## RECORDS SUPPLIED
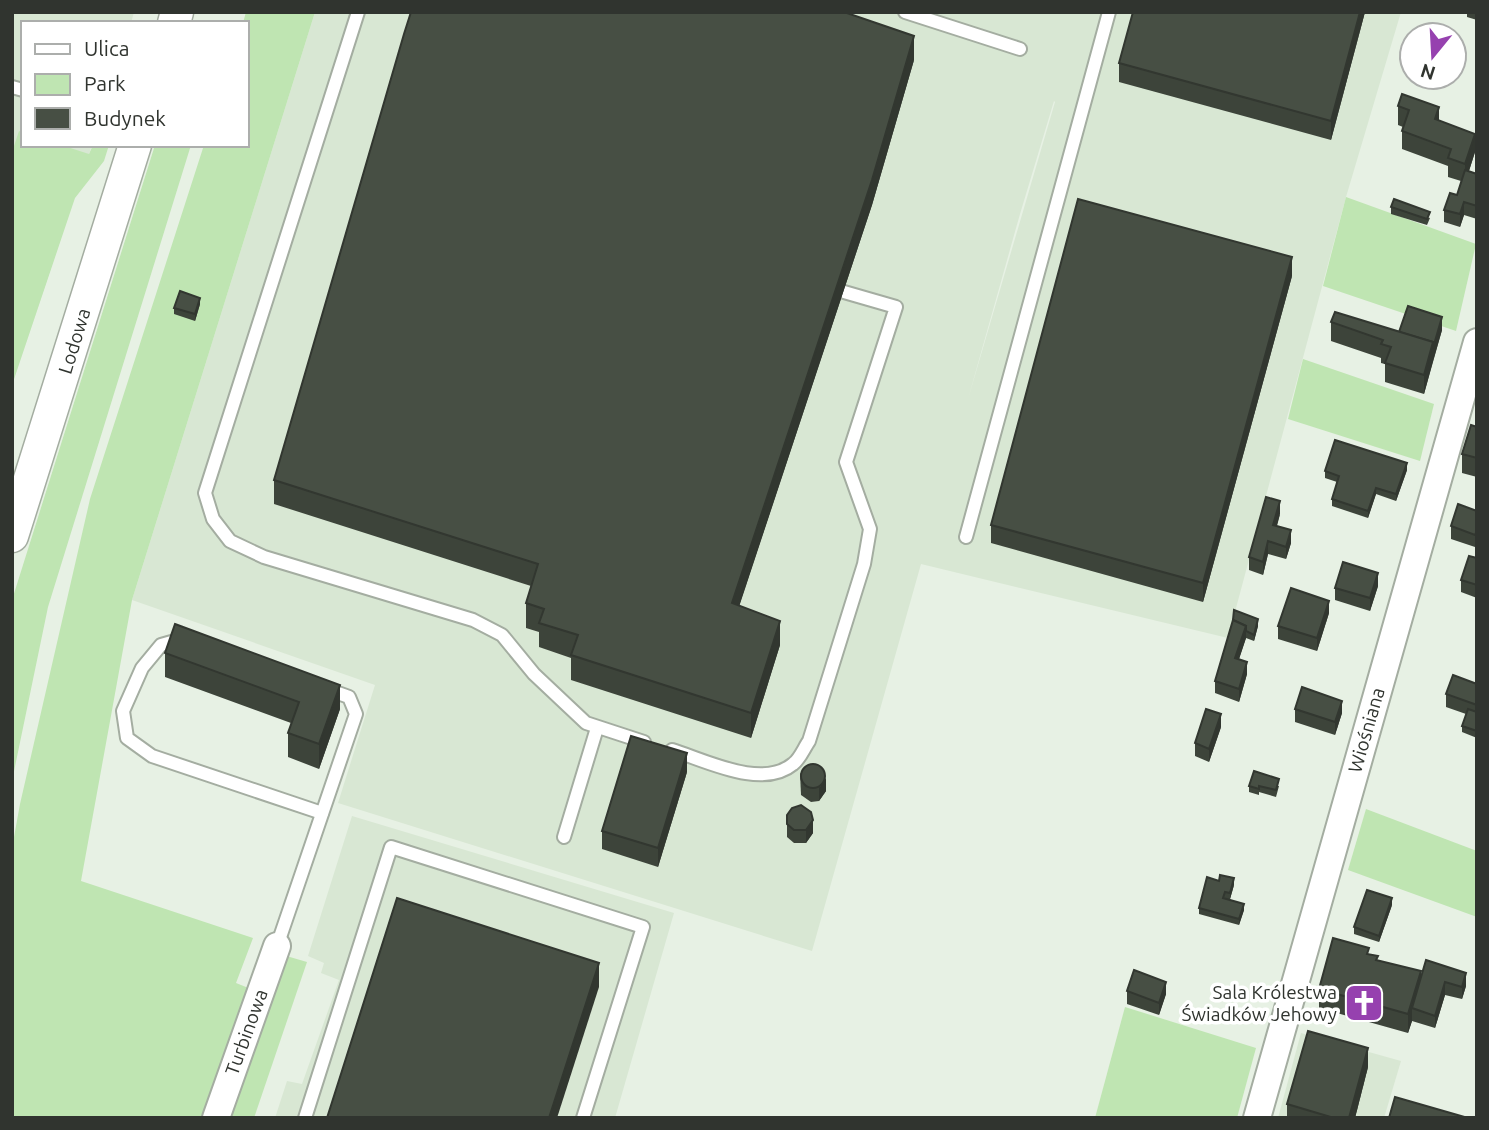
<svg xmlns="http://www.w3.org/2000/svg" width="1489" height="1130" font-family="Ubuntu,sans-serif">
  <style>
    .built { fill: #d8e7d3; fill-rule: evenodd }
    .green { fill: #bfe5b2 }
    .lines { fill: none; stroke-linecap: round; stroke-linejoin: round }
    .service-casing { stroke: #a4ada1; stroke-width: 16 }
    .minor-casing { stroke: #a4ada1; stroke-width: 30 }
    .tertiary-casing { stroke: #a4ada1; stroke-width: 35 }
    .service { stroke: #fff; stroke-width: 12 }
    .minor { stroke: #fff; stroke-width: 26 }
    .tertiary { stroke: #fff; stroke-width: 32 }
    .wall { fill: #3d443a }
    .shaded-wall { fill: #323730 }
    .building { fill: #474f44; stroke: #323730; stroke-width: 2 }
    .labels { text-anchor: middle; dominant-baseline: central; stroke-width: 7; stroke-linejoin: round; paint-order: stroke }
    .street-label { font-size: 19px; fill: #30342f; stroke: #fff }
    .poi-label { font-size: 19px; fill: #30342f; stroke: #fff; text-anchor: end }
  </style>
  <rect width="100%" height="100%" fill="#e7f1e4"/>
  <!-- built -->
  <g class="built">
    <path d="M12,12h122l-3,11h-108v122h69l-80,240z"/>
    <path d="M315,12h1086l-55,185 -118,441 -307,-74 -109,387 -474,-148 37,-118 -243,-85zM1054,101l1,1 -87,297 52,-185z"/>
    <path d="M352,816l322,97 -59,205h-340l12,-37 15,3 37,-104 -18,-7 3,-10 -16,-7z"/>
    <path d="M1301,1033l100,28 -17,57h-106z"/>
  </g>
  <!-- green -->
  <g class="green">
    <path d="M246,12h69l-183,588 -51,281 172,57 -17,45 15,6 -48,129h-191v-270l8,-44 70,-305 114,-354h43v-122h-4z"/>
    <path d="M19,131l4,2v12h38l28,9 4,-9h16l-5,16 -29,37 -63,187v-233z"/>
    <path d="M155,145h36l-143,462 -36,174v-181z"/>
    <path d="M1346,197l130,47 -20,87 -133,-45z"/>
    <path d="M1303,359l131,45 -14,57 -132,-42z"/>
    <path d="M1366,809l111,42v66l-129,-47z"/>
    <path d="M283,955l24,7 -53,156h-28z"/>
    <path d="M1125,1007l131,41 -19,70h-142z"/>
  </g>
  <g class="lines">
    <!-- service casing -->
    <g class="service-casing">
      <g id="service">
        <path d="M358,12l-153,481 8,26 17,22 34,16 209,63 29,15 32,39 52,49 58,19"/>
        <path d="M905,12l115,37"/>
        <path d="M12,87l11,3"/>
        <path d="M966,537l143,-525"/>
        <path d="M182,639l-21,6 -19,23 -19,43 4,27 25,18 170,57"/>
        <path d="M672,750c33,10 90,40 121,14 7,-5 11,-16 16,-23l55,-177 6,-35 -24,-67 50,-155 -52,-15"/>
        <path d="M564,837l33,-109"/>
        <path d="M277,946l79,-232 -7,-17 -25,-9"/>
        <path d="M305,1118l86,-271 252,80 -60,191"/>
      </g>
    </g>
    <!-- minor casing -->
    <g class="minor-casing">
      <g id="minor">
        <path d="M216,1118l61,-172"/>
        <path d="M1257,1118l220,-776"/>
      </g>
    </g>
    <!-- tertiary casing -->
    <g class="tertiary-casing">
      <g id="tertiary">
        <path d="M174,23l3,-11"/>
        <path d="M12,536l123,-391"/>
      </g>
    </g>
    <!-- service -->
    <use href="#service" class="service"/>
    <!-- minor -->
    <use href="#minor" class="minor"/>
    <!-- tertiary -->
    <use href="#tertiary" class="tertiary"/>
  </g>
  <!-- wall -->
  <g class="wall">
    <path d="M1365,12l-34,128 -212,-58v-19z"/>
    <path d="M1467,12h10v8l-10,-3z"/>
    <path d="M914,60l-42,145 -133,401 41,39 -29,93 -180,-58v-22l-32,-11v-15l-13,-4v-25l5,-17 -257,-82v-24z"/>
    <path d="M1398,106l41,15 36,31 -6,19 8,3v45l-13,-4 -4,12 -16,-5v-12l13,-15 4,-14 -13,-4v-11l-46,-17v-18l1,-4 -5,-2z"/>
    <path d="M1391,207l39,11 -3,7 -36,-11z"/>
    <path d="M1292,276l-89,326 -212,-59v-18z"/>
    <path d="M200,304l-5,17 -21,-7v-6z"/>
    <path d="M1331,322l68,10 43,-2 -18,64 -39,-12v-18l-4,-1v-5l-50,-17z"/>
    <path d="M1477,427v50l-15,-4v-19z"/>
    <path d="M1407,470l-11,31 -20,-7 -8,24 -36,-12v-7l5,-17 -12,-4v-7z"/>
    <path d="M1477,511v32l-2,4 -24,-8v-13z"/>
    <path d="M1280,514l-3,12 14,17 -5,16 -18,-5 -5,21 -14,-5v-13z"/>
    <path d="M1477,558v40l-16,-6v-12z"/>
    <path d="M1378,586l-8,25 -35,-11v-12z"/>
    <path d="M1329,613l-12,38 -39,-12v-13z"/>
    <path d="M1233,620l25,6 -4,15 -8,-3 -7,21 8,15 -8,28 -24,-9v-12z"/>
    <path d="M165,653l175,56 -21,60 -31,-12v-24l3,-10 -126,-46z"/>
    <path d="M1477,684v54l-15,-6v-6l4,-12 -20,-7v-13z"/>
    <path d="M1295,709l47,4 -7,22 -40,-13z"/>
    <path d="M1221,727l-12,35 -14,-6v-13z"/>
    <path d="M687,772l-29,95 -56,-18v-18z"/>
    <path d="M800,773l26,18 -7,10 -8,1 -10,-7z"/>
    <path d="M1249,786h30l-3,11 -17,-5v3l-10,-3z"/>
    <path d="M787,815l26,18 -7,10h-12l-7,-6z"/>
    <path d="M1234,885l-4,14h-6l20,11 -5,15 -40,-11v-6z"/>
    <path d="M1392,905l-13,37 -25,-8v-7z"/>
    <path d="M1369,954l9,6 43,17 45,9 -4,13 -17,-4 -10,33 -23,-7 -4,12 -89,-25v-19z"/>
    <path d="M1127,991l39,3 -7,21 -32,-11z"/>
    <path d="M1368,1067l-13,51h-68v-14z"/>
  </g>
  <!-- shaded-wall -->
  <g class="shaded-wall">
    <path d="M1360,12h5l-34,128v-19z"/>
    <path d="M914,36v24l-42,145 -140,423v-25z"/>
    <path d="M1439,107v18l-4,-6z"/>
    <path d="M1475,134v18l-10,31v-19z"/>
    <path d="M1464,202v13l-4,12v-13z"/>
    <path d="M1292,257v19l-89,326v-19z"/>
    <path d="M200,298v6l-5,17v-7z"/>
    <path d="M1442,317v13l-9,31v-13z"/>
    <path d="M1433,342v19l-9,33v-19z"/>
    <path d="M1407,463v7l-11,31v-7z"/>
    <path d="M1376,488v6l-8,24v-7z"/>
    <path d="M1280,501v13l-7,24v-13z"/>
    <path d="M1291,530v13l-5,16v-12z"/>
    <path d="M1477,530v13l-2,4v-12z"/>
    <path d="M1268,541v13l-5,21v-13z"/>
    <path d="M1378,573v13l-8,25v-13z"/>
    <path d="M1329,601v12l-12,38v-13z"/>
    <path d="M1258,619v7l-4,15v-6z"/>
    <path d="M780,621v24l-29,93v-25z"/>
    <path d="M1246,626v12l-11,33v-13z"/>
    <path d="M1247,662v12l-8,28v-13z"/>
    <path d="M340,685v24l-21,60v-25z"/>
    <path d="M1342,701v12l-7,22v-13z"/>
    <path d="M1221,714v13l-12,35v-13z"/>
    <path d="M687,753v19l-29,95v-19z"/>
    <path d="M826,778v13l-7,10v-13z"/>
    <path d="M813,820v13l-7,10v-13z"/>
    <path d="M1234,878v7l-4,14v-6z"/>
    <path d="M1392,898v7l-13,37v-6z"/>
    <path d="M1244,904v6l-5,15v-6z"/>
    <path d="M599,963v24l-42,131h-8z"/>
    <path d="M1421,971v19l-9,18v13l-4,12v-19z"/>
    <path d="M1466,973v13l-4,13v-12z"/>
    <path d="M1166,982v12l-7,21v-12z"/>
    <path d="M1445,982v13l-10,33v-12z"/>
    <path d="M1368,1048v19l-13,51h-6z"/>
  </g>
  <!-- building -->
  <g class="building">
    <path d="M411,12h433l70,24 -42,144 -140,423 48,18 -29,92 -180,-58 7,-20 -39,-12 5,-14 -18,-6 12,-39 -264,-84 130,-446z"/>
    <path d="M1133,12h227l-29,109 -212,-58z"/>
    <path d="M1402,94l37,13 -4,12 40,15 -10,30 -17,-6 3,-9 -49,-18 7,-21 -11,-4z"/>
    <path d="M1465,170l12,4v32l-13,-4 -4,12 -16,-4 6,-17 7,2z"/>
    <path d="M1078,199l214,58 -89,326 -212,-58z"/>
    <path d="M1394,199l36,13 -3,7 -36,-12z"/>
    <path d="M180,291l20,7 -5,16 -21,-6z"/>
    <path d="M1408,306l34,11 -9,31v-6l-34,-10z"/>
    <path d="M1335,312l98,30 -9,33 -39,-12 6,-16 -10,-3 2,-4 -52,-18z"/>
    <path d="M1471,425l6,2v31l-15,-4z"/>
    <path d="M1335,440l72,23 -11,31 -20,-6 -8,23 -36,-12 7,-23 -14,-5z"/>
    <path d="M1266,497l14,4 -7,24 18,5 -5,17 -18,-6 -5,21 -14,-5z"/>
    <path d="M1458,504l19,7v19l-2,5 -24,-9z"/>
    <path d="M1469,556l8,2v27l-16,-5z"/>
    <path d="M1343,562l35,11 -8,25 -35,-10z"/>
    <path d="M1291,588l38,13 -12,37 -39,-12z"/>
    <path d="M1234,610l24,9 -4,16 -8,-4v-5l-13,-6z"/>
    <path d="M1233,620l13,6 -11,32 12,4 -8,27 -24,-8z"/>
    <path d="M175,624l165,61 -21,59 -31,-11 11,-31 -134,-49z"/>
    <path d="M1453,675l24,9v21l-31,-11z"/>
    <path d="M1302,687l40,14 -7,21 -40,-13z"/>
    <path d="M1206,709l15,5 -12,35 -14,-6z"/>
    <path d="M1468,709l9,3v19l-15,-5z"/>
    <path d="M631,736l56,17 -29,95 -56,-17z"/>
    <circle cx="813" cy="776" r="12"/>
    <path d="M1254,771l25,8 -3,11 -17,-4v3l-10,-3z"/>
    <path d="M801,805l10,7 2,8 -7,10h-12l-7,-6v-9l5,-7z"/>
    <path d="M1220,875l14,3 -4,15 -5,-1 -2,6 21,6 -5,15 -40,-11 8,-31 12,4z"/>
    <path d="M1367,890l25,8 -13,38 -25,-9z"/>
    <path d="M397,898l202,65 -50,155h-222z"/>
    <path d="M1333,938l36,10 -2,6 11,2 -2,4 45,11 -13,43 -89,-25z"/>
    <path d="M1426,960l40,13 -4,14 -17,-5 -10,34 -23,-8z"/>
    <path d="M1134,970l32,12 -7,21 -32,-12z"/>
    <path d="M1308,1031l60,17 -19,70h-15l-47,-14z"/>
    <path d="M1395,1097l73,21h-79z"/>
  </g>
  <!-- icons -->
  <defs>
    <g id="church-square" transform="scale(2.0125)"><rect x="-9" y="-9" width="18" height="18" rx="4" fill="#9641af" stroke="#fff"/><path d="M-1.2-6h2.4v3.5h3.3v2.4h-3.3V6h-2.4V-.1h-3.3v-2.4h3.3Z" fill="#fff"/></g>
  </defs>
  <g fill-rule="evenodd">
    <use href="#church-square" x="1364" y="1003"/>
  </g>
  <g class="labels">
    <!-- street labels -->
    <g class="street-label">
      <text transform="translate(74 341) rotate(-73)">Lodowa</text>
      <text transform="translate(1366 730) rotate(-74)">Wiośniana</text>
      <text transform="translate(246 1032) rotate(-70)">Turbinowa</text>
    </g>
    <!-- poi labels -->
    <g class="poi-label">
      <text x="1337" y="992">Sala Królestwa<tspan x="1337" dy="22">Świadków Jehowy</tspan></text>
    </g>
  </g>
  <!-- border -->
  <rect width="1489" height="1130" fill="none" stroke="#30342f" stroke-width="28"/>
  <!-- legend -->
  <rect x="21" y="21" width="228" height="126" fill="#ffffff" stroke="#acaeac" stroke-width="2"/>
  <rect x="35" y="44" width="35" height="10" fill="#ffffff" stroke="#acaeac" stroke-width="2"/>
  <text x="84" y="56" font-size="21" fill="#30342f">Ulica</text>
  <rect x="35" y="74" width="35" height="21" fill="#bfe5b2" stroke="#acaeac" stroke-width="2"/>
  <text x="84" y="91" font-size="21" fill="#30342f">Park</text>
  <rect x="35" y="108" width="35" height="21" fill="#474f44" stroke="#acaeac" stroke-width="2"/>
  <text x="84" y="126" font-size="21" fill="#30342f">Budynek</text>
  <!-- north arrow -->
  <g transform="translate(1433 56) rotate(198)"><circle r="33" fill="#ffffff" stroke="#acaeac" stroke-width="2"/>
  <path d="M0-5L12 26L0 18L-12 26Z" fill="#9641af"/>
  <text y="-10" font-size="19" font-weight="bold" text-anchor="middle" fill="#30342f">N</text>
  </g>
</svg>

## TASK BRIEF
Go through the material above, and wherever a line holds the word "lines", copy it.

## ANSWER SECTION
    .lines { fill: none; stroke-linecap: round; stroke-linejoin: round }
  <g class="lines">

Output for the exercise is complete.